Last week, the earnings releases of two hard-tech companies caused huge fluctuations in AI stocks. This week, Google and Tesla, two of the 'Magnificent Seven' tech giants, are highly likely to trigger significant volatility in their respective sectors.

For Tesla, since sales figures are already known, the real focus is on gross margins, future sales outlook, and progress on Robotaxi. In fact, Tesla has no new car models this year, and there's limited room for further price cuts. Therefore, apart from riding the AI hype for a rally, Tesla's core auto business can only provide a valuation floor this year.

$Alphabet(GOOGL.US) faces two major short-term issues: a. Whether ad growth, especially YouTube ads showing signs of recovery, can offset the impact of a weakening macro environment amid softening consumer spending; b.
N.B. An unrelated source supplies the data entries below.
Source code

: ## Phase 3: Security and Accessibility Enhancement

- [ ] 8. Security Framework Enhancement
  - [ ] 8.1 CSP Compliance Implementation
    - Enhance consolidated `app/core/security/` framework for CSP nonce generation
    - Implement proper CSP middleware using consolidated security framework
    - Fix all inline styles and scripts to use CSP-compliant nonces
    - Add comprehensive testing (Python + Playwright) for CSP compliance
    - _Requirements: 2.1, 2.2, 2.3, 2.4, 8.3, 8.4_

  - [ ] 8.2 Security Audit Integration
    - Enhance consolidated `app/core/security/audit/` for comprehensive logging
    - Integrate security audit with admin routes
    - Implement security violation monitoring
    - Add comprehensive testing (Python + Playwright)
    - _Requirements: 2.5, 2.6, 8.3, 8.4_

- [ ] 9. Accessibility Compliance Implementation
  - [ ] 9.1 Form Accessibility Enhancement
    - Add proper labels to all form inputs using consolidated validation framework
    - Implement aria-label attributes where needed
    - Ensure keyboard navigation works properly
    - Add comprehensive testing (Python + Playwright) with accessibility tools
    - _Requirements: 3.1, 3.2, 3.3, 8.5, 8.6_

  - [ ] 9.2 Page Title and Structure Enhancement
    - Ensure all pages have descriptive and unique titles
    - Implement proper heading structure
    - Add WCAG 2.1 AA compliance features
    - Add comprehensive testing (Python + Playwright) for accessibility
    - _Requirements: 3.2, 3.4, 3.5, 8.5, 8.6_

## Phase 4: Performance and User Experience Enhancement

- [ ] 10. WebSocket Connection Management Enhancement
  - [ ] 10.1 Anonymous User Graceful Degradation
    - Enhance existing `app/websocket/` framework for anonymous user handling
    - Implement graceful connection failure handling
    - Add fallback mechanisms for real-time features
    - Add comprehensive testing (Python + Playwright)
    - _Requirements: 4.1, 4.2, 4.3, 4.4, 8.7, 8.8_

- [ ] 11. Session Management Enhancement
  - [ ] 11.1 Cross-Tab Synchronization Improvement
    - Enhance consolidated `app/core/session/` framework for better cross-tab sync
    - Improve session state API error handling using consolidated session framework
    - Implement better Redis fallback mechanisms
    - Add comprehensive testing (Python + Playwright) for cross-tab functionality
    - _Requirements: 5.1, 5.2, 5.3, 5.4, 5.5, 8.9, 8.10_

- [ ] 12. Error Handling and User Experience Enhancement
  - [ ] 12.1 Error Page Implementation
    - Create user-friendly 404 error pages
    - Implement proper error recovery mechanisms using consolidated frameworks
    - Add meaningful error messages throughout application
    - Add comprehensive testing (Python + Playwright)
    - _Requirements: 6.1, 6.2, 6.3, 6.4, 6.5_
The potential implications of Google Search unbundling from Apple, particularly as rival AI search solutions gain traction in the long run.

Dolphin Research mentioned last week concerns that Netflix's earnings might preview the 'Magnificent Seven' earnings season (where even flawless results could disappoint due to insufficient beats against high valuations or underwhelming guidance).

The current adjustment only differs in scale—whether it's a major or minor correction. Additionally, the market continues to closely monitor these giants' capital expenditures to gauge the sustainability of the AI hardware procurement cycle. While bearish for application-scenario companies, this trend may persistently support AI hardware firms.